## START

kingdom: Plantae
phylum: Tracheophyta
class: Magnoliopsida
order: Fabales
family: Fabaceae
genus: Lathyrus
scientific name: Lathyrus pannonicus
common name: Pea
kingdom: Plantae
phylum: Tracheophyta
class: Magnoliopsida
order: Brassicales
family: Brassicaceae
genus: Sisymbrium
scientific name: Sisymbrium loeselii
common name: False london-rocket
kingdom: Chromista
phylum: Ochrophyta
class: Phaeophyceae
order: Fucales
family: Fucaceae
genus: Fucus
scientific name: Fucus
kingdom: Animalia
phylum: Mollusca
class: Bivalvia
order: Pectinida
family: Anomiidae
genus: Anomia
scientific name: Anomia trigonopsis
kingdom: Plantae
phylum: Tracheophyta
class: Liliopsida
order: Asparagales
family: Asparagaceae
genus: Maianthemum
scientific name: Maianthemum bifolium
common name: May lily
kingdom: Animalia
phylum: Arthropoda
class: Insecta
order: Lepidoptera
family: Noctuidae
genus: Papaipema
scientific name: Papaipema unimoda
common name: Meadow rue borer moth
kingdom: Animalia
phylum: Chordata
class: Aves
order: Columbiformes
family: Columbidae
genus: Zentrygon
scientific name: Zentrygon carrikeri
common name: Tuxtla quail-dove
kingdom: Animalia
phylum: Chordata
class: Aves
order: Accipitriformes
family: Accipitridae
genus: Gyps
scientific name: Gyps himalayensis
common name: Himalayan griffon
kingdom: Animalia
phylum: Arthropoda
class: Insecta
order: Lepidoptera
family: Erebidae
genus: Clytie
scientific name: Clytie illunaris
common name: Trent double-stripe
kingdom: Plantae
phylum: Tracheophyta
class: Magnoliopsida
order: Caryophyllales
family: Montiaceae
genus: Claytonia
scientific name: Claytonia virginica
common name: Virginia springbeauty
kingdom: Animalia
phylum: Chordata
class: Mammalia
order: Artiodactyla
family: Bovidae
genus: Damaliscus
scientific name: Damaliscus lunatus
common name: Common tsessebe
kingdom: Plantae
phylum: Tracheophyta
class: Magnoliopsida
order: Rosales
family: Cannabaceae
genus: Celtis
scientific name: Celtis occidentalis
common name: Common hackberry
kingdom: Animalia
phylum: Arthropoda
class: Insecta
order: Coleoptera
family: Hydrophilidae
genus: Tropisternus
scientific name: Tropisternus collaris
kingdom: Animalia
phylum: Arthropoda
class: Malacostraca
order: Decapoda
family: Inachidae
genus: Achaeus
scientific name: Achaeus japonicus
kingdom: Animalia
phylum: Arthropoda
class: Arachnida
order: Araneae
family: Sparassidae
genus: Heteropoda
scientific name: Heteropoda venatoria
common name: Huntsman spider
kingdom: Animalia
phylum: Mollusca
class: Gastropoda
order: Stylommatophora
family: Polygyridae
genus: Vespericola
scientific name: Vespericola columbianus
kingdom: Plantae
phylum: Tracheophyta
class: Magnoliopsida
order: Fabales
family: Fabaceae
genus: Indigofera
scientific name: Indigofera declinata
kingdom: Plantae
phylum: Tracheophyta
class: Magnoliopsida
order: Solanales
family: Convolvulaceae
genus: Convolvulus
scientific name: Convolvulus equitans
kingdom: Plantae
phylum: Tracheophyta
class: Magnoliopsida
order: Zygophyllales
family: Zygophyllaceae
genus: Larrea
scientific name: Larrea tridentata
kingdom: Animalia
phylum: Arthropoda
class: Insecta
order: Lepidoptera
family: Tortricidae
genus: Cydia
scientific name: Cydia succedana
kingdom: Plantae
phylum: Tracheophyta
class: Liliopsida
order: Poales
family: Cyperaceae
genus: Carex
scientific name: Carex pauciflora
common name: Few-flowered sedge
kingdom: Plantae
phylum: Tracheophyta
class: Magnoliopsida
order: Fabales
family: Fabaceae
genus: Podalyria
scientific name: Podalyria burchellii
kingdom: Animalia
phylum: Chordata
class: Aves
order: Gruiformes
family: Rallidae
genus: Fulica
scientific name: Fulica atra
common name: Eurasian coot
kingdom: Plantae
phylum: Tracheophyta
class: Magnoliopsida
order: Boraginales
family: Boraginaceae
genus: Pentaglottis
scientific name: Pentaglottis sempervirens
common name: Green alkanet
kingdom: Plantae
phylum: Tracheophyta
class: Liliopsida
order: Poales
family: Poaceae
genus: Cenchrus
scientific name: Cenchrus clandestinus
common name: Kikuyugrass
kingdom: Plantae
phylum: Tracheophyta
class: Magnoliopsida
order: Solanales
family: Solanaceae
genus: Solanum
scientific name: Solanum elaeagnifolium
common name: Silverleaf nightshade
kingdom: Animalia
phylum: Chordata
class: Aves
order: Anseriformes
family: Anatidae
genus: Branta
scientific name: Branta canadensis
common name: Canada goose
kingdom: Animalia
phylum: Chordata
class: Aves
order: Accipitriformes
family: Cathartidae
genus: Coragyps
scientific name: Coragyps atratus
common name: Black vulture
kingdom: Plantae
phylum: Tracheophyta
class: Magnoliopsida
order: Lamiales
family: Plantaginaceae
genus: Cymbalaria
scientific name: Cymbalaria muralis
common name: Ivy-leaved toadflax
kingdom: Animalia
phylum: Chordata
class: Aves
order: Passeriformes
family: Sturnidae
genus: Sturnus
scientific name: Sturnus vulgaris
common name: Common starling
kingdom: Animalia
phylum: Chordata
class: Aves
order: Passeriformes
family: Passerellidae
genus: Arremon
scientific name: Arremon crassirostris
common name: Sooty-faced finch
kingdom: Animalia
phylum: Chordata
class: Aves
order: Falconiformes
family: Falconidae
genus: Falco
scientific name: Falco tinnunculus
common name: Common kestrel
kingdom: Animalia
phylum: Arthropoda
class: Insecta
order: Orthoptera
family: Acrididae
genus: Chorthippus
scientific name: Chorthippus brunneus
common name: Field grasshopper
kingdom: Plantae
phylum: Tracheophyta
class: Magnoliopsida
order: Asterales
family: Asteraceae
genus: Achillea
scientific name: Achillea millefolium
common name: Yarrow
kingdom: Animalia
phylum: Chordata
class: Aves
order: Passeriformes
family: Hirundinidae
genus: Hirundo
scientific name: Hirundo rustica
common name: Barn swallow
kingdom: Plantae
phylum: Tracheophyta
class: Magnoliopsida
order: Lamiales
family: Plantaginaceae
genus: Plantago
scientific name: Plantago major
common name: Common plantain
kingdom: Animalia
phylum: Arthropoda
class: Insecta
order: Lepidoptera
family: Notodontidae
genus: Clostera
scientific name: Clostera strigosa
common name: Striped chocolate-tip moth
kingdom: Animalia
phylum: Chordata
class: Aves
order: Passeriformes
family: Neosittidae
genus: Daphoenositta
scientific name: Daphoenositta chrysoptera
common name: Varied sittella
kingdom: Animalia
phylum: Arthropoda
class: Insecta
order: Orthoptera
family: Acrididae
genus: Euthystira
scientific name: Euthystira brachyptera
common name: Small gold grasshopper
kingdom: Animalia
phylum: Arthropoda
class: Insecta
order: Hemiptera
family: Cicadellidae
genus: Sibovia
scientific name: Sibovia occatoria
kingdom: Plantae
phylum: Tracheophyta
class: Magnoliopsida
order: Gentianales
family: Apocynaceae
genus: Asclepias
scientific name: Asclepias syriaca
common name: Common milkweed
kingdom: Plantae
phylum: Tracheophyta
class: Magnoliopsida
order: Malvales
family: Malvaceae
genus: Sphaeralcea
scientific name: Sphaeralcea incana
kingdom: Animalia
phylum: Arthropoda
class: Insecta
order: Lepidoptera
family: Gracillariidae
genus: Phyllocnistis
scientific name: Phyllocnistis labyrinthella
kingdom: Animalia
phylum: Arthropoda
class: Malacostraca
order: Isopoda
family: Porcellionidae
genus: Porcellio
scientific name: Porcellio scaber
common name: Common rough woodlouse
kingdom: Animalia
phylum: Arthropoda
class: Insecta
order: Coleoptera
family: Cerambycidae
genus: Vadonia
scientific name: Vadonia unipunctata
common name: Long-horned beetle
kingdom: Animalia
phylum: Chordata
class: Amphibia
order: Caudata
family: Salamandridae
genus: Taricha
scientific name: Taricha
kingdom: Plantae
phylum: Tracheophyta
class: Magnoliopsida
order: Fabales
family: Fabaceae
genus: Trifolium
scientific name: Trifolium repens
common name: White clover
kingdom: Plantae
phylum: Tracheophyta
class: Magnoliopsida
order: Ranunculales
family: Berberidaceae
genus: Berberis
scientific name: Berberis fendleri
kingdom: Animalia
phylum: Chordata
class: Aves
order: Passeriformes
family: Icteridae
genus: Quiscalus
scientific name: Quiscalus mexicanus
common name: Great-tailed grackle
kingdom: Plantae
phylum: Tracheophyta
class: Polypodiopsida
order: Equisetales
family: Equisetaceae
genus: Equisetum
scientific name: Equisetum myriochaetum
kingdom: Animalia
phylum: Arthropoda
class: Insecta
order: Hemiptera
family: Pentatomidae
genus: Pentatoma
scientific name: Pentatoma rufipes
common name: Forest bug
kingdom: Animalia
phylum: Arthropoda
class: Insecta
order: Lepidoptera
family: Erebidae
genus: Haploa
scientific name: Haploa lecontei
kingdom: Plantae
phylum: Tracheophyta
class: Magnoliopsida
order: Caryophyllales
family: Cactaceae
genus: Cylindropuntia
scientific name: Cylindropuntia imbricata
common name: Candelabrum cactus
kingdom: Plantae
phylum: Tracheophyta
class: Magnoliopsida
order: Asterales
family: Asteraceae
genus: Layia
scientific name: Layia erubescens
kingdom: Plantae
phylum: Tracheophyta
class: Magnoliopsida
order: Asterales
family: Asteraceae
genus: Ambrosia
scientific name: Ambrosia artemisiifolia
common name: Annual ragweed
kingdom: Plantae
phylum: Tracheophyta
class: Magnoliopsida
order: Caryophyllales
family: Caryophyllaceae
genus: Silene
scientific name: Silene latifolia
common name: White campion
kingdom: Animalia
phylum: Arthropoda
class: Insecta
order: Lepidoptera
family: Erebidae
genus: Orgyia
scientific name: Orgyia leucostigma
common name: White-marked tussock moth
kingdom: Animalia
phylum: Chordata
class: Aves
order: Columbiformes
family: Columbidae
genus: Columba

## END

Instructions to follow
Rewrite the lines starting at the one that contains "common name: White clover" and ending at the one that contains "common name: Annual ragweed" as a Markdown table with the columns No. and Entry, numbering each line and leaving out blank lines.

Response
| No. | Entry |
|---|---|
| 1 | common name: White clover |
| 2 | kingdom: Plantae |
| 3 | phylum: Tracheophyta |
| 4 | class: Magnoliopsida |
| 5 | order: Ranunculales |
| 6 | family: Berberidaceae |
| 7 | genus: Berberis |
| 8 | scientific name: Berberis fendleri |
| 9 | kingdom: Animalia |
| 10 | phylum: Chordata |
| 11 | class: Aves |
| 12 | order: Passeriformes |
| 13 | family: Icteridae |
| 14 | genus: Quiscalus |
| 15 | scientific name: Quiscalus mexicanus |
| 16 | common name: Great-tailed grackle |
| 17 | kingdom: Plantae |
| 18 | phylum: Tracheophyta |
| 19 | class: Polypodiopsida |
| 20 | order: Equisetales |
| 21 | family: Equisetaceae |
| 22 | genus: Equisetum |
| 23 | scientific name: Equisetum myriochaetum |
| 24 | kingdom: Animalia |
| 25 | phylum: Arthropoda |
| 26 | class: Insecta |
| 27 | order: Hemiptera |
| 28 | family: Pentatomidae |
| 29 | genus: Pentatoma |
| 30 | scientific name: Pentatoma rufipes |
| 31 | common name: Forest bug |
| 32 | kingdom: Animalia |
| 33 | phylum: Arthropoda |
| 34 | class: Insecta |
| 35 | order: Lepidoptera |
| 36 | family: Erebidae |
| 37 | genus: Haploa |
| 38 | scientific name: Haploa lecontei |
| 39 | kingdom: Plantae |
| 40 | phylum: Tracheophyta |
| 41 | class: Magnoliopsida |
| 42 | order: Caryophyllales |
| 43 | family: Cactaceae |
| 44 | genus: Cylindropuntia |
| 45 | scientific name: Cylindropuntia imbricata |
| 46 | common name: Candelabrum cactus |
| 47 | kingdom: Plantae |
| 48 | phylum: Tracheophyta |
| 49 | class: Magnoliopsida |
| 50 | order: Asterales |
| 51 | family: Asteraceae |
| 52 | genus: Layia |
| 53 | scientific name: Layia erubescens |
| 54 | kingdom: Plantae |
| 55 | phylum: Tracheophyta |
| 56 | class: Magnoliopsida |
| 57 | order: Asterales |
| 58 | family: Asteraceae |
| 59 | genus: Ambrosia |
| 60 | scientific name: Ambrosia artemisiifolia |
| 61 | common name: Annual ragweed |